4.3 KiB
Caddy Reverse Proxy for External-Facing Services
Pattern
When a Docker service needs a public HTTPS URL:
sign.itpropartner.com {
reverse_proxy 127.0.0.1:3000
}
Installation
apt-get install -y caddy
Key Rules
- Port 443 must be free — stop Tailscale Serve if it's using 443
- Service binds to 127.0.0.1 — never expose Docker port to the internet
- Caddy handles automatic Let's Encrypt certificates — no certbot needed
- Caddy must run as root or have
CAP_NET_BIND_SERVICE
Verification
curl -s -o /dev/null -w "HTTPS %{http_code}" https://yourdomain.com
Testing
caddy validate --config /etc/caddy/Caddyfile
systemctl restart caddy
systemctl status caddy
Multi-Domain Configuration (validated Jul 7, 2026)
When serving multiple subdomains from a single server:
# ── Signing ───────────────────────────────────────────────────────────
sign.itpropartner.com {
reverse_proxy 127.0.0.1:3000
}
# ── Core API & JSON data ─────────────────────────────────────────────
core.itpropartner.com {
header Access-Control-Allow-Origin "*"
@health path /health
handle @health {
respond "OK" 200
}
@vehicles path /vehicles.json
handle @vehicles {
root * /var/www/static
file_server
}
}
# ── App Portal ────────────────────────────────────────────────────────
app.itpropartner.com {
reverse_proxy 127.0.0.1:8081
}
Writing the Caddyfile
The write_file tool refuses to write to /etc/caddy/Caddyfile (sensitive system path). Use terminal with a heredoc or Python:
python3 -c "
content = '''your caddyfile content here'''
with open('/etc/caddy/Caddyfile', 'w') as f:
f.write(content)
"
Then:
caddy fmt --overwrite /etc/caddy/Caddyfile
systemctl restart caddy # full restart needed, reload may skip new hosts
Important: systemctl reload caddy only applies changes to existing hosts. New hosts (core.itpropartner.com, app.itpropartner.com) added to the Caddyfile require a full restart (systemctl stop caddy && systemctl start caddy) to be picked up. Otherwise only the previously-loaded hosts work.
Verification
Check which hosts Caddy is actually serving:
curl -s http://localhost:2019/config/ | python3 -c "
import sys,json
d=json.load(sys.stdin)
for s in d.get('apps',{}).get('http',{}).get('servers',{}).get('srv0',{}).get('routes',[]):
for h in s.get('match',[]):
if 'host' in h:
print('Host:', h['host'])
"
New host TLS provisioning delay
When a new domain is added to the Caddyfile, Let's Encrypt certificate provisioning runs on the first HTTPS request. The initial request may fail with tlsv1 alert internal error while the cert is being issued. After 10-30 seconds, retry succeeds. This is normal behavior.

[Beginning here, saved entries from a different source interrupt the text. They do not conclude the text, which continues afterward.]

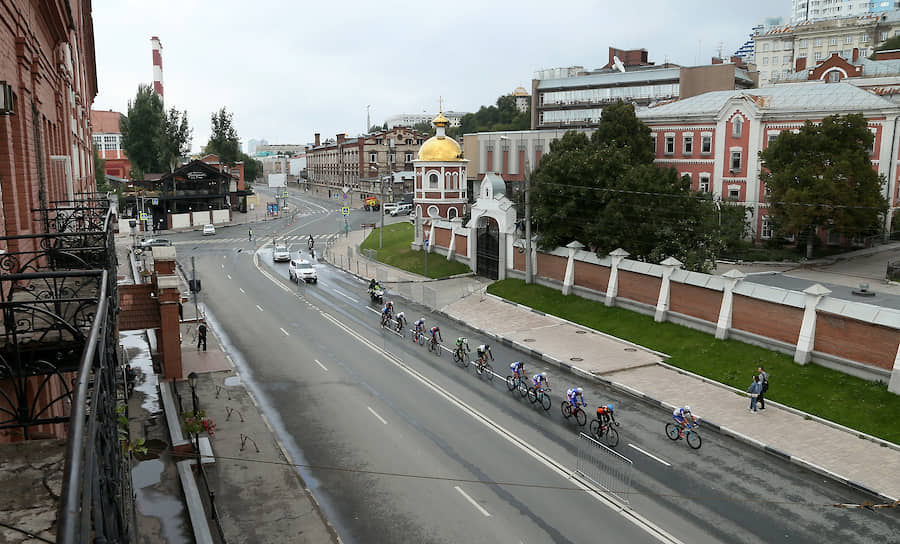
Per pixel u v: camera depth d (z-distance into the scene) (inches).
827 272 1674.5
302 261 2034.9
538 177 1567.4
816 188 1716.3
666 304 1245.7
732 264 1808.6
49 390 455.2
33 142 573.0
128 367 1011.9
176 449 768.3
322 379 1058.7
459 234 1988.2
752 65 4092.0
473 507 653.9
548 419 885.8
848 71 2664.9
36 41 591.8
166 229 3221.0
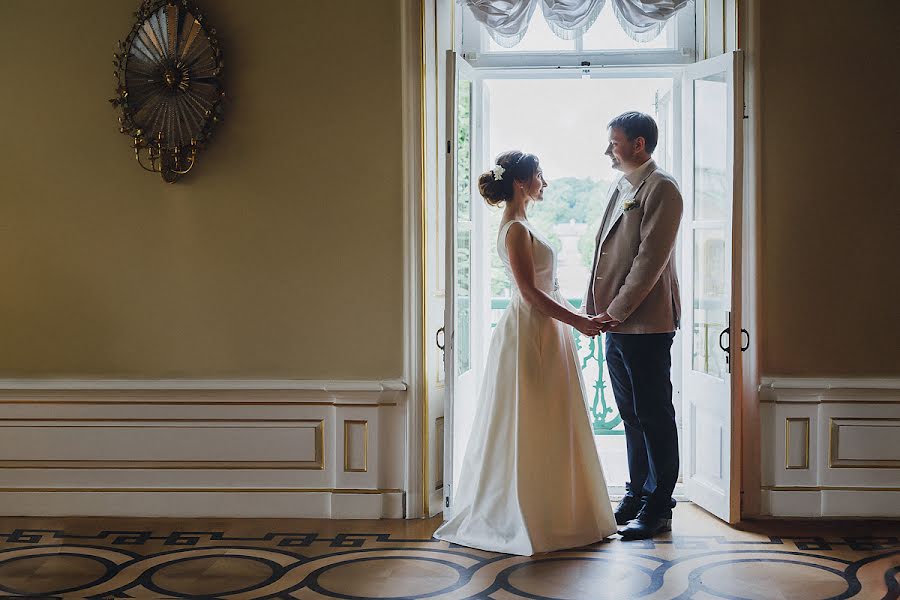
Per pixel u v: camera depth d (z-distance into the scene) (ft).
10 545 13.25
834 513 14.64
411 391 14.74
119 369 15.11
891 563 12.27
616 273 13.91
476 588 11.26
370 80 14.80
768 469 14.73
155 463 14.96
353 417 14.79
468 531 13.33
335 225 14.88
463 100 15.16
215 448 14.92
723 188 14.30
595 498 13.56
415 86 14.76
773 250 14.57
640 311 13.64
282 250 14.94
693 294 15.66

Port 443 conflict: Caddy vs Tailscale Serve
Tailscale Serve claims port 443 for its internal HTTPS proxy. If Caddy needs port 443 to serve public domains (sign.itpropartner.com, core.itpropartner.com, app.itpropartner.com), run tailscale serve off to free port 443. This disables all Tailscale Serve routes (vaultwarden.tailc2f3b0.ts.net, app1.tailc2f3b0.ts.net).
After freeing port 443, Caddy's auto-https system requests certificates for all configured hosts and serves them on 443. HTTP to HTTPS redirects are automatic.
Deployed Services
| Service | Domain | Port | Caddyfile Entry |
|---|---|---|---|
| DocuSeal | sign.itpropartner.com | 127.0.0.1:3000 | reverse_proxy 127.0.0.1:3000 |
| Vehicle JSON | core.itpropartner.com | /var/www/static | file_server (static) |
| Health check | core.itpropartner.com | inline | respond "OK" |
| Portal mockups | app.itpropartner.com | 127.0.0.1:8081 | reverse_proxy 127.0.0.1:8081 |
Cloudflare Tunnel Alternative
If port 443 is occupied and can't be freed:
cloudflared tunnel login # opens browser URL
cloudflared tunnel create <name>
cloudflared tunnel route dns <name> <domain>
Requires the domain to be on Cloudflare's DNS.